Dungeness crab is one of our favorite foods and a treasured food of the Pacific Northwest. In my humble opinion, it is the best crab - better even than the prized King crab. Dungeness is found along the west coast of the United States with peak seasons during both summer and winter. Its namesake is a small fishing village on the Olympic Peninsula and Strait of Juan de Fuca here in Washington (see this). If you ever make it out to Seattle, a trip to the Olympic Peninsula is a must, and a fun stop is Dungeness Spit and the Dungeness National Wildlife Refuge.

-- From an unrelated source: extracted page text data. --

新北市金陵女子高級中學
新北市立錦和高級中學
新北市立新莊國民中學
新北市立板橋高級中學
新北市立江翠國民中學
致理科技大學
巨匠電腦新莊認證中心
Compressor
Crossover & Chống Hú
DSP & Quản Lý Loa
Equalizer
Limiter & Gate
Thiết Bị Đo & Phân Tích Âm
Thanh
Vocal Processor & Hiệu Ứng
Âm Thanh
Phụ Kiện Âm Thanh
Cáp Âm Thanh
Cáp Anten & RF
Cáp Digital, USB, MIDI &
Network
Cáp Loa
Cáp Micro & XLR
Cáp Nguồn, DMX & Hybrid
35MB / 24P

Now, back to the food. Dungeness crab is mild flavored, both slightly sweet and rich, and lightly salty or briny. It is at its best in preparations that allow its mild flavors to shine. This dip recipe uses just enough goat cheese and whipped cream cheese to bind the dip together and offset the crab's salty-briny characteristics with added richness, while accenting the crab's mild sweetness with aromatics, citrus, and herbs. The end result is a dip that is crabby in all the best ways!

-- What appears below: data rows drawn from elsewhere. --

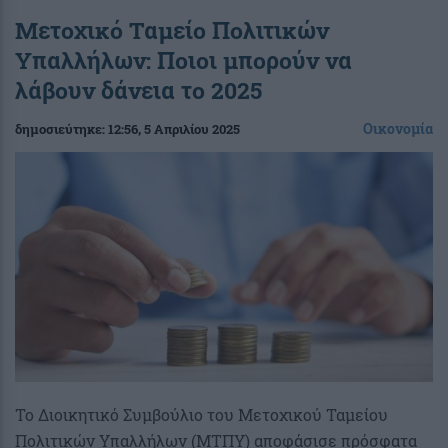
Μετοχικό Ταμείο Πολιτικών
Υπαλλήλων: Ποιοι μπορούν να
λάβουν δάνεια το 2025
Οικονομία
δημοσιεύτηκε:
12:56
, 5 Απριλίου 2025
Το Διοικητικό Συμβούλιο του Μετοχικού Ταμείου
Πολιτικών Υπαλλήλων (ΜΤΠΥ) αποφάσισε πρόσφατα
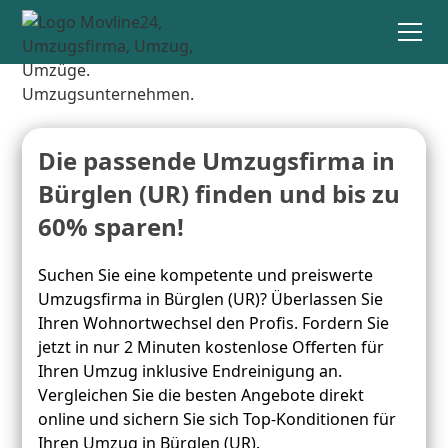
Die passende Umzugsfirma in
Bürglen (UR) finden und bis zu
60% sparen!
Suchen Sie eine kompetente und preiswerte
Umzugsfirma in Bürglen (UR)? Überlassen Sie
Ihren Wohnortwechsel den Profis. Fordern Sie
jetzt in nur 2 Minuten kostenlose Offerten für
Ihren Umzug inklusive Endreinigung an.
Vergleichen Sie die besten Angebote direkt
online und sichern Sie sich Top-Konditionen für
Ihren Umzug in Bürglen (UR).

Servings: 6 as an appetizer

Time: 15 minutes (add 20 minutes or more if picking crab)

Ingredients:

  • 1 Dungeness crab, cleaned and picked, about 8oz meat
  • 4 oz mild goat cheese, softened
  • ¼ to ⅓ cup whipped cream cheese
  • 1 small shallot, minced
  • 1 clove garlic, minced
  • 1 tsp capers, rinsed, drained, and minced
  • 1 Tbsp chive, minced, plus a pinch for garnish
  • ½ tsp dried dill, or 1 Tbsp fresh dill minced
  • 1 cornichon, minced
  • ½ Tbsp lemon zest
  • 1 tsp lemon juice
  • a couple dashes of hot sauce (e.g., Tapatío)

Directions:

  1. If needed, clean the crab and then pick the meat from the legs and body of the crab. Double check for any shell pieces.
  2. Prepare dry ingredients. Mince shallot, garlic, capers, chive, dill (if fresh), and cornichon. Grate lemon for zest.
  3. Add goat cheese and whipped cream cheese to a mixing bowl. Mix well to combine and create a uniform mixture.
  4. Add prepared dry ingredients, lemon juice, and hot sauce to the cheese mixture. Mix to incorporate.
  5. Add crab to bowl and fold into the dip, preserving some larger chunks of crab.
  6. Taste and adjust seasonings as desired. Depending on the saltiness of the crab itself, you may want to add a little bit of salt or some more capers or cornichon. Not enough herbal notes? Add more! Not enough acid? Add another small squeeze of lemon juice!
  7. Transfer to a serving bowl and garnish with a little minced chive.
  8. Serve with crostini, crackers, or even vegetables (radish, carrot, celery, snap peas).
Prepared Ingredients

Cheese and dry ingredients mixed and ready for crab!

Serve with crostini, crackers, or mixed vegetables.


Notes:
  • I rarely measure out the ingredients for this recipe and instead taste and adjust as needed. If taking this approach, I suggest starting with a light touch on the dry ingredients - you can always taste and add more as needed.
  • This dip can be repurposed to make delicious crab melts. Toast some bread, spread with dip, and top with sliced avocado. Or, spread dip atop sliced bread and top with some cheese before toasting in the oven or under the broiler until cheese is bubbly and warm.